◆ Assignment: Count the lines in the entries below that contain the word "from", and reply with only that number.

◆ Given entries:
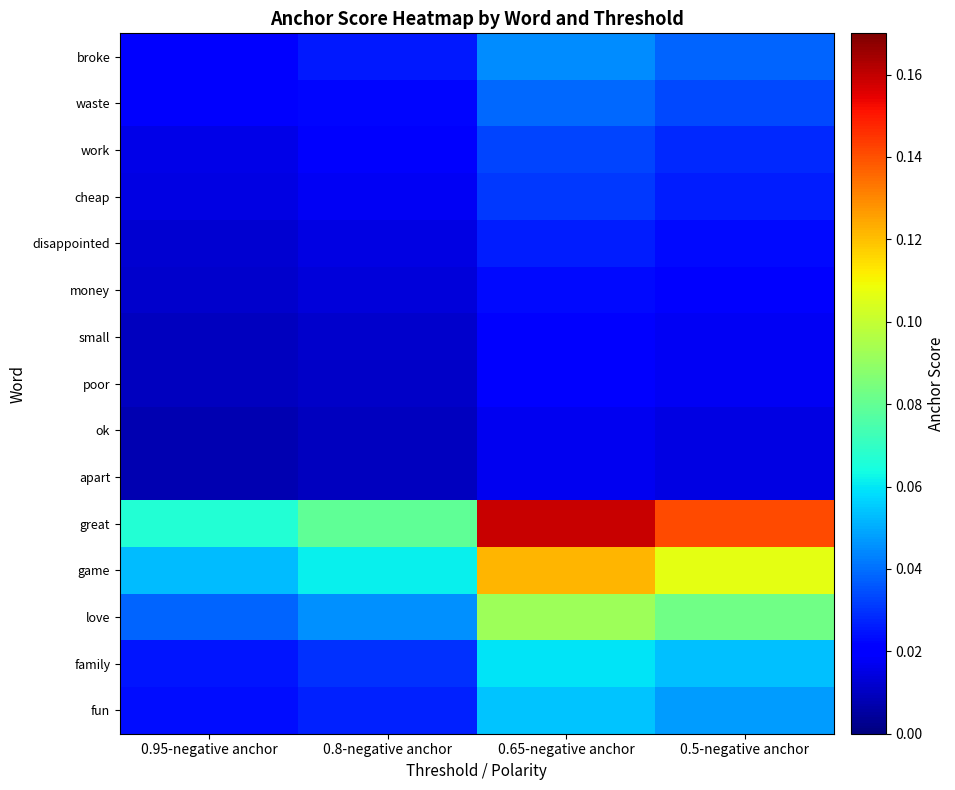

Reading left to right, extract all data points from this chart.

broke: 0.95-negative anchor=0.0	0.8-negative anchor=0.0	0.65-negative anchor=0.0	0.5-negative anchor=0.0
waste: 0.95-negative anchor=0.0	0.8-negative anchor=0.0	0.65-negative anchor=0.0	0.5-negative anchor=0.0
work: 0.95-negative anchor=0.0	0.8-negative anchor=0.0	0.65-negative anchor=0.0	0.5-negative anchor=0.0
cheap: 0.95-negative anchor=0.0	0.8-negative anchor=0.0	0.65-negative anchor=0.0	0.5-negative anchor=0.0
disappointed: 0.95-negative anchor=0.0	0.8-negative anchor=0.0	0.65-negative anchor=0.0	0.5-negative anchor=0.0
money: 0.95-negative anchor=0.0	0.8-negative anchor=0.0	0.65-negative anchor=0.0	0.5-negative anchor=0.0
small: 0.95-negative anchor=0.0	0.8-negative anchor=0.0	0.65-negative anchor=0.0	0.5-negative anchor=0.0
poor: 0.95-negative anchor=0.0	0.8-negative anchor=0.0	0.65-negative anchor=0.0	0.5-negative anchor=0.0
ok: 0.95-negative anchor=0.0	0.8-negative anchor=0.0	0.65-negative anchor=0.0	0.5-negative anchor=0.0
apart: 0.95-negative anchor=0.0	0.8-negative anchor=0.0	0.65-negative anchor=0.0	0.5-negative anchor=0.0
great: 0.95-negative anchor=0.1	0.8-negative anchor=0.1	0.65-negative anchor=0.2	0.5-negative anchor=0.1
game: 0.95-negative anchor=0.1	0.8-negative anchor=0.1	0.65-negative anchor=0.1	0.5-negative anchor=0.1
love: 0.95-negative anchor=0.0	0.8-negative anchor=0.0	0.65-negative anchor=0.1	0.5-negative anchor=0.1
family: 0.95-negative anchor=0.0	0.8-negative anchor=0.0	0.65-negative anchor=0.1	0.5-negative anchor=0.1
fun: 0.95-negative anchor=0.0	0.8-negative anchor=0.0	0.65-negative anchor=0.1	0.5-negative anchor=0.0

◆ Answer section: 1